Berlin (/ˈbɜːrlᵻn/ BUR-lin) is the only city in Coös County, New Hampshire, United States. Located along the Androscoggin River, it is the northernmost city in New Hampshire. The population was 9,425 at the 2020 census, down from 10,051 at the 2010 census.

It includes the village of Cascade in the south part of the city. Located in New Hampshire's Great North Woods Region or "North Country", Berlin sits at the edge of the White Mountains, and the city's boundaries extend into the White Mountain National Forest. Berlin is home to the Berlin and Coos County Historical Society's Moffett House Museum & Genealogy Center, Service Credit Union Heritage Park, the Berlin Fish Hatchery, and the White Mountains Community College, member of the Community College System of New Hampshire.

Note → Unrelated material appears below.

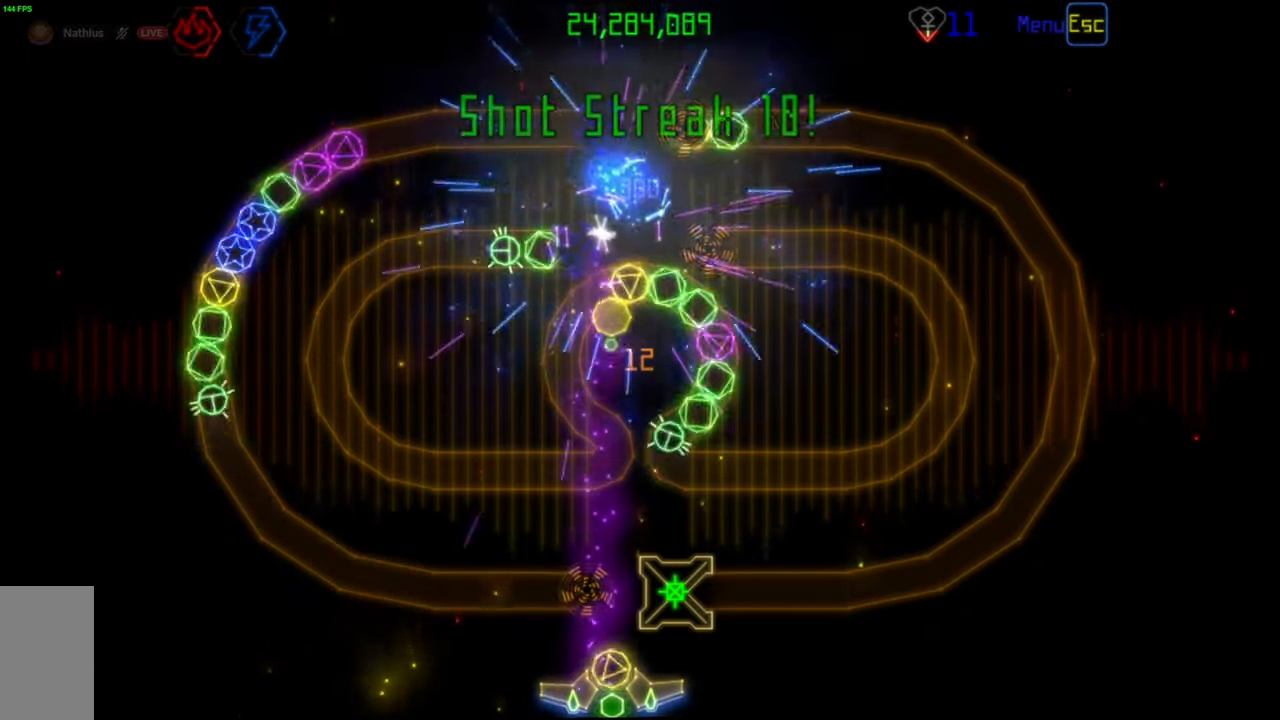
{"keys": [], "mouse": ["right"], "events": [[450, "mouse_right", "down"]]}
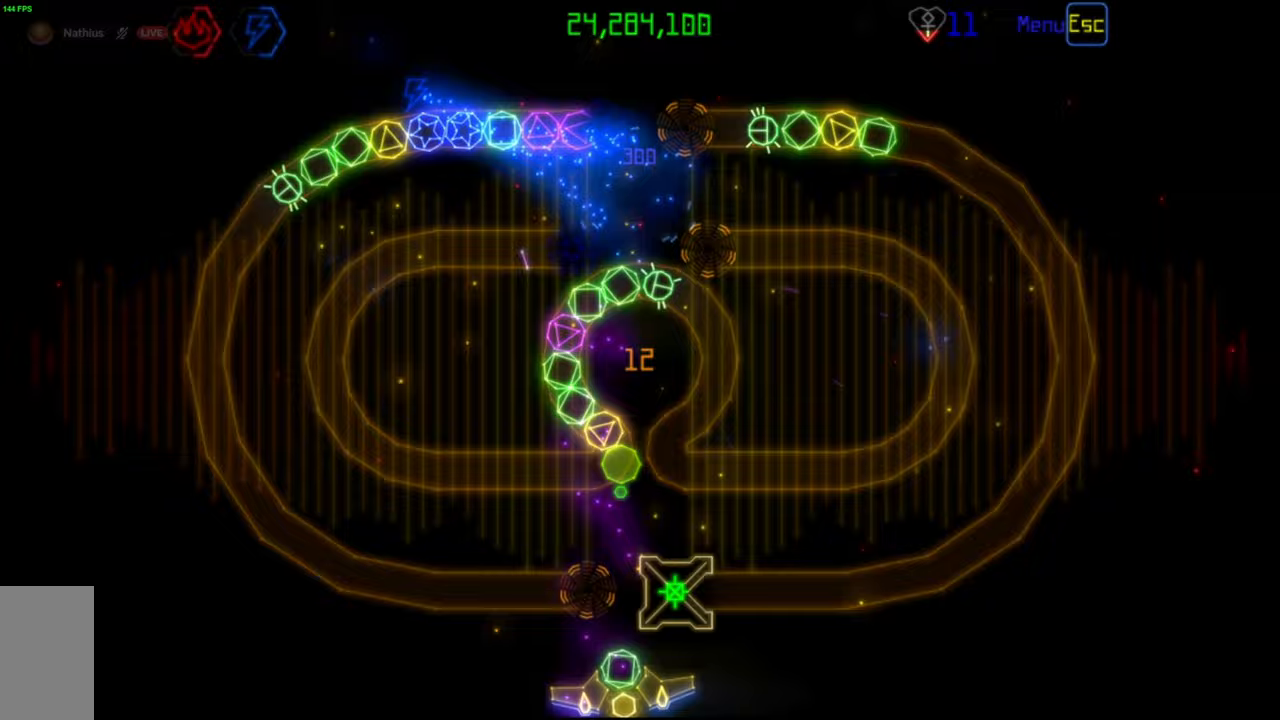
{"keys": [], "mouse": ["right"], "events": [[33, "mouse_right", "up"], [250, "mouse_right", "down"], [350, "mouse_right", "up"], [483, "mouse_right", "down"]]}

Berlin is the principal city of the Berlin Micropolitan Statistical Area, which includes all of Coös County, New Hampshire, and Essex County, Vermont. Because Quebec is less than 60 mi away, Berlin has many people of French Canadian descent in its population. Around 65% of its residents speak a variant of New England French, which is known locally as "Berlin French".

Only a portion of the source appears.